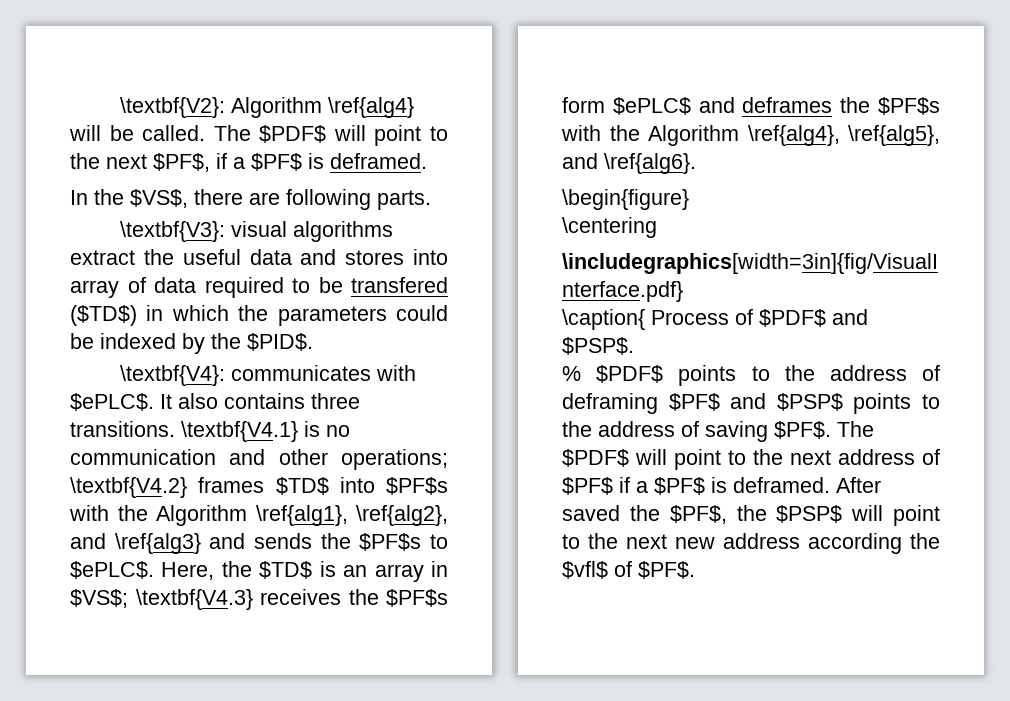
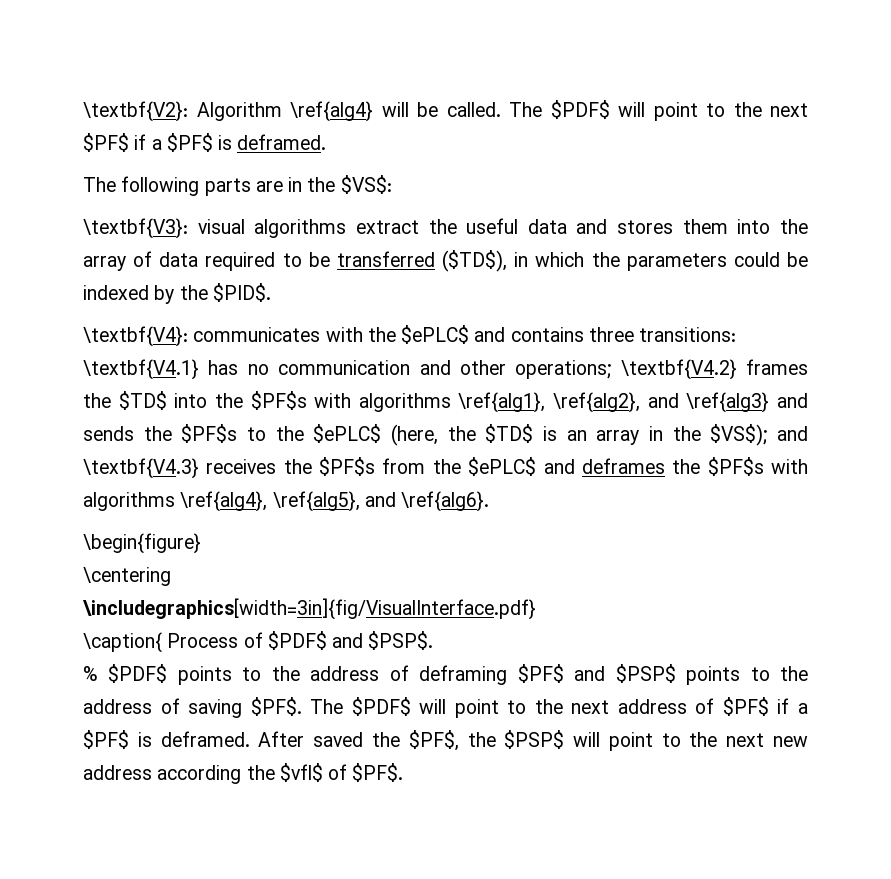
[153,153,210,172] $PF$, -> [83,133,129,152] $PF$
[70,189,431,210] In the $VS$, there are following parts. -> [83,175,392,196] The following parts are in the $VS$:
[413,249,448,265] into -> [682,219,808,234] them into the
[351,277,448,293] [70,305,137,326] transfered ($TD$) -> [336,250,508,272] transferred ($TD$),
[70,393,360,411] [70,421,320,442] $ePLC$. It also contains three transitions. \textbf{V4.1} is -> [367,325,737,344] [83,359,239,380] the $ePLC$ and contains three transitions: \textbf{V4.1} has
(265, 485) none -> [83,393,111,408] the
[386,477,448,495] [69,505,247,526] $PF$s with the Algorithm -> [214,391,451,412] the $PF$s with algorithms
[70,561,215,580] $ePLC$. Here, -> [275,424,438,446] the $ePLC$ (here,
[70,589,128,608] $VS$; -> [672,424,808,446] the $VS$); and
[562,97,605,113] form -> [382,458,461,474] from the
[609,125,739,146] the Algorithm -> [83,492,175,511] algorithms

Assignment: Reproduce the entries above exactly, but only the lines between the line holding "(265, 485) none -> [83,393,111,408] the" and the line holding "[70,589,128,608] $VS$; ->", inclusive.

Response below:
(265, 485) none -> [83,393,111,408] the
[386,477,448,495] [69,505,247,526] $PF$s with the Algorithm -> [214,391,451,412] the $PF$s with algorithms
[70,561,215,580] $ePLC$. Here, -> [275,424,438,446] the $ePLC$ (here,
[70,589,128,608] $VS$; -> [672,424,808,446] the $VS$); and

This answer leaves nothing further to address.